Re: [PATCH v2] cgroup: avoid css_set_lock in cgroup_css_set_fork()

From: Mateusz Guzik

Date: Tue Feb 10 2026 - 06:19:51 EST

On Tue, Feb 10, 2026 at 11:43 AM Michal Koutný <mkoutny@xxxxxxxx> wrote:
>
> Hello Mateusz.
>

ouch, terribly sorry for "hurry up and wait". real life suddenly got
in the way and I have not looked into this since

> On Thu, Jan 29, 2026 at 02:22:32PM +0100, Michal Koutný <mkoutny@xxxxxxxx> wrote:
> > And I'm wondering whether removal only in cgroup_css_set_fork() improves
> > parallelism because the tasks (before patching) are queued on the first
> > css_set_lock, serialized through the first critical section and when
> > they arrive to the second critical section in cgroup_post_fork() their
> > arrival rate is already reduced because they had to pass through the
> > first critical section. Hence the 2nd pass through the critical section
> > should be less contended (w/out waiting).
>

it improves parallelism because total hold time goes down.

first, there is a little less work to do with the lock in the first
place even absent any contention

second, there is less total overhead in terms of bouncing the lock and
the cachelines used by the code protected by it. note any contention
means the bouncing already happens

you can see the second effect in my patch which does not reduce the
amount of work per se, but merely avoids a case where someone is
halfway through alloc_pid and has to wait

Ignoring some single-threaded overhead from the atomics in rwlock I
very much expect scalability to be about the same as with the seqlock,
but only because of the bottlenecks elsewhere.

While I don't understand why would you go for rwlock here, I'm not
going to protest -- it still moves the css lock out of the picture.

> I was still curious about this, so I tried own measurement.
> I ran your clone'ing will-it-scale testcase [1].
> Basically it was
> clone_processes -s 1000 -t 40
> on a 40 CPUs/80 SMTs machine.
> I watched for the `total:` iteration counts reported by wis
> periodically.
>
> 6.18.8-0-default (baseline := stable + pidmap patches [2][3])
> 2.9383e+05 ± 1135.5
>
> 6.18.8-1.g886f4c4-default (baseline + rwlock impl (previous message))
> 2.9363e+05 ± 1219.8
>
> 6.18.8-1.gb21e8f8-default (baseline + seqcount impl (your patch))
> 2.9147e+05 ± 1125.6
>
> So I could not reproduce any non-random change with this css_set_lock
> split (I consider even the apparent difference between implementations
> rather random).

This is going to depend on the scale you test on.
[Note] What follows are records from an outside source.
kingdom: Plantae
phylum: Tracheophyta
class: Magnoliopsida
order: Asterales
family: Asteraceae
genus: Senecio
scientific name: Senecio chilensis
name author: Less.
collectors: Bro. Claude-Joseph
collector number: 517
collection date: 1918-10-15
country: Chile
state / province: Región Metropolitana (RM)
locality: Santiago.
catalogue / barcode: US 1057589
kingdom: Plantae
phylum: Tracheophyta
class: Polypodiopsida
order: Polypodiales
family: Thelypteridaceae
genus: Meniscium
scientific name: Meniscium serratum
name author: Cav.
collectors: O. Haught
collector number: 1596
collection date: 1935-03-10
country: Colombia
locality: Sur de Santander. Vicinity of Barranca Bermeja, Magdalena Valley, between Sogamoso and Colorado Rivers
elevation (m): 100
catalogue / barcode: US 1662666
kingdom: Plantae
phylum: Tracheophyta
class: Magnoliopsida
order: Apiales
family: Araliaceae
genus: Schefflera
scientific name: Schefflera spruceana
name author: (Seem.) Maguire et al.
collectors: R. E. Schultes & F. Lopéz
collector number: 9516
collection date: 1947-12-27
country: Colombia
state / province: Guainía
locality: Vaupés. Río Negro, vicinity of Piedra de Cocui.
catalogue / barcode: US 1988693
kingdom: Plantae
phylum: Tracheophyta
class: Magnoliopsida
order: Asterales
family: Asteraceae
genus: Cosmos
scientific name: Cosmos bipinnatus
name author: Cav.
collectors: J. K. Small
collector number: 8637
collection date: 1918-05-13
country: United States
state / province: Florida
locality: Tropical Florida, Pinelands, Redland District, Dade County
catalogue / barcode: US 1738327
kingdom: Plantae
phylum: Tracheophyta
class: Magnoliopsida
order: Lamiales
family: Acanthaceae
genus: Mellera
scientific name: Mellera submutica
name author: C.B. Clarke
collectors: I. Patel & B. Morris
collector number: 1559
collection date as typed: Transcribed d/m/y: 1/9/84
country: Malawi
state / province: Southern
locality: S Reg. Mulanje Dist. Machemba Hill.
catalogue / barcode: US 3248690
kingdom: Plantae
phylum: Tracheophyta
I was testing on
south of 32. But I also got a miniscule win from removing css set lock
as the problem for me, instead everything shifted to tasklist.

Per my other e-mail tasklist lock retains the terrible 3-times locking
and it is doing rather expensive work while holding it. It is
plausible it happens to be at the top at that scale, but that's only
an argument for fixing it. Even if you don't see the css thing at the
top at the moment, it will be there once someone(tm) sorts out the
tasklist problem.

>
> At this point, I should look into profiles whether the bottleneck is
> really css_set_lock in cgroup_post_fork() but I'm sharing what I have,
> glad for your possible insights.
>
> Regards,
> Michal
>
> [1] Only clone_process variant, clone_threads randomly hung.
> will-it-scale/glibc (2.42-3.1) likely doesn't work well with the
> cancellation/(no) join (but I got hangs even with pthread cleanup
> handlers that joined the child thread)
>
> #0 futex_wait (futex_word=0x7ffff7ffd840 <_rtld_local+2112>, expected=2, private=0) at ../sysdeps/nptl/futex-internal.h:146
> #1 __GI___lll_lock_wait_private (futex=0x7ffff7ffd840 <_rtld_local+2112>) at lowlevellock.c:34
> #2 0x00007ffff7c98d69 in __GI___nptl_deallocate_stack (pd=0x7ffff7ab16c0) at nptl-stack.c:113
> ...
> #5 0x00000000004029ca in kill_tasks () at main.c:151
>
> [2] https://lore.kernel.org/linux-mm/20251206131955.780557-1-mjguzik@xxxxxxxxx/
> [3] Those patched improved the metric about some 10% (but I haven't
> measured this difference so thoroughly).